The input: Begin
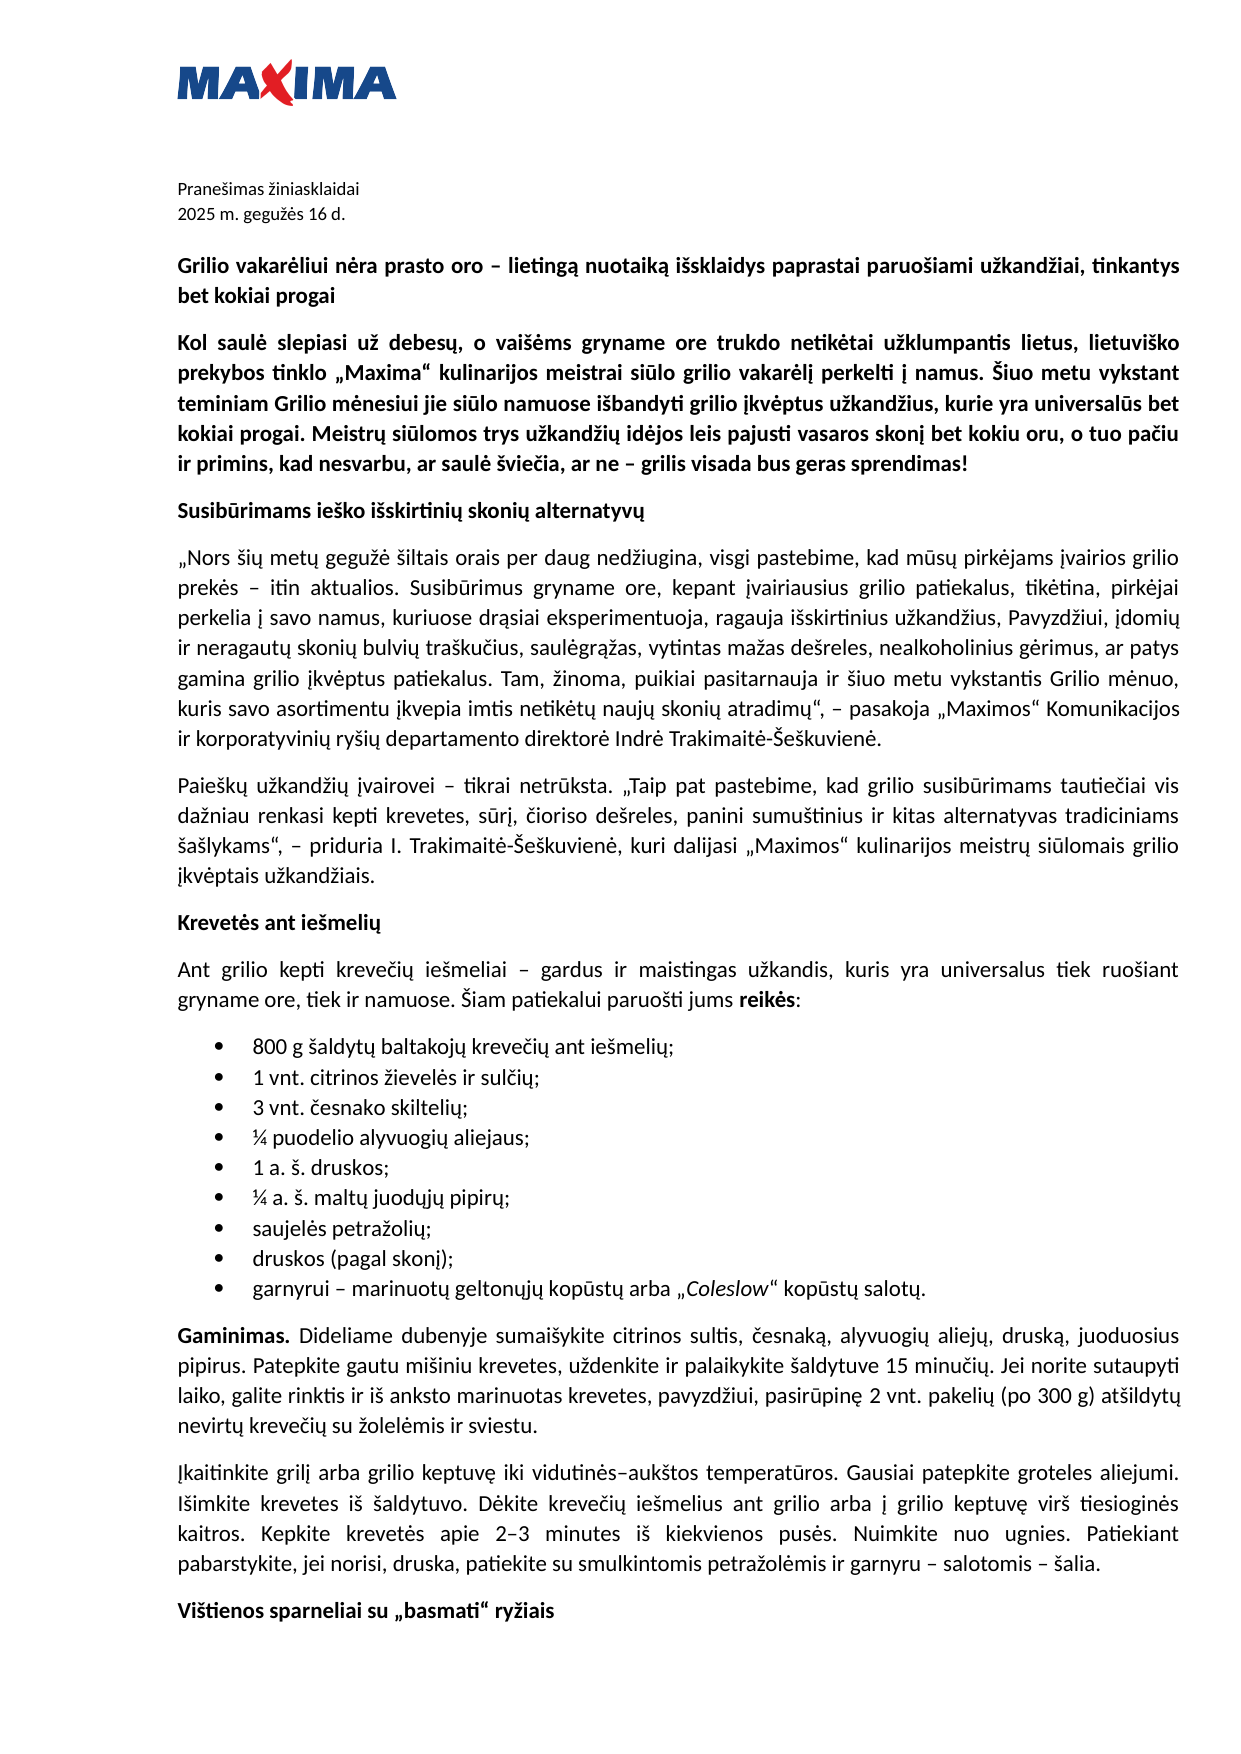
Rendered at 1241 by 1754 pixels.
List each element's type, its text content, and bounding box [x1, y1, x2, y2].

text Kol saulė slepiasi už debesų, o vaišėms gryname ore trukdo netikėtai užklumpantis lietus, lietuviško prekybos tinklo „Maxima“ kulinarijos meistrai siūlo grilio vakarėlį perkelti į namus. Šiuo metu vykstant teminiam Grilio mėnesiui jie siūlo namuose išbandyti grilio įkvėptus užkandžius, kurie yra universalūs bet kokiai progai. Meistrų siūlomos trys užkandžių idėjos leis pajusti vasaros skonį bet kokiu oru, o tuo pačiu ir primins, kad nesvarbu, ar saulė šviečia, ar ne – grilis visada bus geras sprendimas! [177, 328, 1181, 477]
list 800 g šaldytų baltakojų krevečių ant iešmelių; [215, 1032, 1181, 1061]
list 3 vnt. česnako skiltelių; [215, 1093, 1181, 1121]
list garnyrui – marinuotų geltonųjų kopūstų arba „Coleslow“ kopūstų salotų. [215, 1274, 1181, 1302]
text Susibūrimams ieško išskirtinių skonių alternatyvų [177, 496, 1181, 524]
text Vištienos sparneliai su „basmati“ ryžiais [177, 1596, 1181, 1624]
text „Nors šių metų gegužė šiltais orais per daug nedžiugina, visgi pastebime, kad mūsų pirkėjams įvairios grilio prekės – itin aktualios. Susibūrimus gryname ore, kepant įvairiausius grilio patiekalus, tikėtina, pirkėjai perkelia į savo namus, kuriuose drąsiai eksperimentuoja, ragauja išskirtinius užkandžius, Pavyzdžiui, įdomių ir neragautų skonių bulvių traškučius, saulėgrąžas, vytintas mažas dešreles, nealkoholinius gėrimus, ar patys gamina grilio įkvėptus patiekalus. Tam, žinoma, puikiai pasitarnauja ir šiuo metu vykstantis Grilio mėnuo, kuris savo asortimentu įkvepia imtis netikėtų naujų skonių atradimų“, – pasakoja „Maximos“ Komunikacijos ir korporatyvinių ryšių departamento direktorė Indrė Trakimaitė-Šeškuvienė. [177, 543, 1181, 752]
text 2025 m. gegužės 16 d. [177, 202, 1181, 225]
list ¼ puodelio alyvuogių aliejaus; [215, 1123, 1181, 1151]
text Grilio vakarėliui nėra prasto oro – lietingą nuotaiką išsklaidys paprastai paruošiami užkandžiai, tinkantys bet kokiai progai [177, 251, 1181, 309]
text Ant grilio kepti krevečių iešmeliai – gardus ir maistingas užkandis, kuris yra universalus tiek ruošiant gryname ore, tiek ir namuose. Šiam patiekalui paruošti jums reikės: [177, 955, 1181, 1014]
list 1 a. š. druskos; [215, 1153, 1181, 1181]
text Pranešimas žiniasklaidai [177, 177, 1181, 200]
list 1 vnt. citrinos žievelės ir sulčių; [215, 1063, 1181, 1091]
text Krevetės ant iešmelių [177, 908, 1181, 937]
text Įkaitinkite grilį arba grilio keptuvę iki vidutinės–aukštos temperatūros. Gausiai patepkite groteles aliejumi. Išimkite krevetes iš šaldytuvo. Dėkite krevečių iešmelius ant grilio arba į grilio keptuvę virš tiesioginės kaitros. Kepkite krevetės apie 2–3 minutes iš kiekvienos pusės. Nuimkite nuo ugnies. Patiekiant pabarstykite, jei norisi, druska, patiekite su smulkintomis petražolėmis ir garnyru – salotomis – šalia. [177, 1458, 1181, 1577]
list saujelės petražolių; [215, 1214, 1181, 1242]
text Gaminimas. Dideliame dubenyje sumaišykite citrinos sultis, česnaką, alyvuogių aliejų, druską, juoduosius pipirus. Patepkite gautu mišiniu krevetes, uždenkite ir palaikykite šaldytuve 15 minučių. Jei norite sutaupyti laiko, galite rinktis ir iš anksto marinuotas krevetes, pavyzdžiui, pasirūpinę 2 vnt. pakelių (po 300 g) atšildytų nevirtų krevečių su žolelėmis ir sviestu. [177, 1321, 1181, 1440]
list druskos (pagal skonį); [215, 1244, 1181, 1272]
picture [177, 59, 397, 107]
text Paieškų užkandžių įvairovei – tikrai netrūksta. „Taip pat pastebime, kad grilio susibūrimams tautiečiai vis dažniau renkasi kepti krevetes, sūrį, čioriso dešreles, panini sumuštinius ir kitas alternatyvas tradiciniams šašlykams“, – priduria I. Trakimaitė-Šeškuvienė, kuri dalijasi „Maximos“ kulinarijos meistrų siūlomais grilio įkvėptais užkandžiais. [177, 771, 1181, 890]
list ¼ a. š. maltų juodųjų pipirų; [215, 1183, 1181, 1212]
The input: End
Would you state how many lines of the data above hold the string "Šeškuvienė"? Reply with the number alone.

* Response area: 2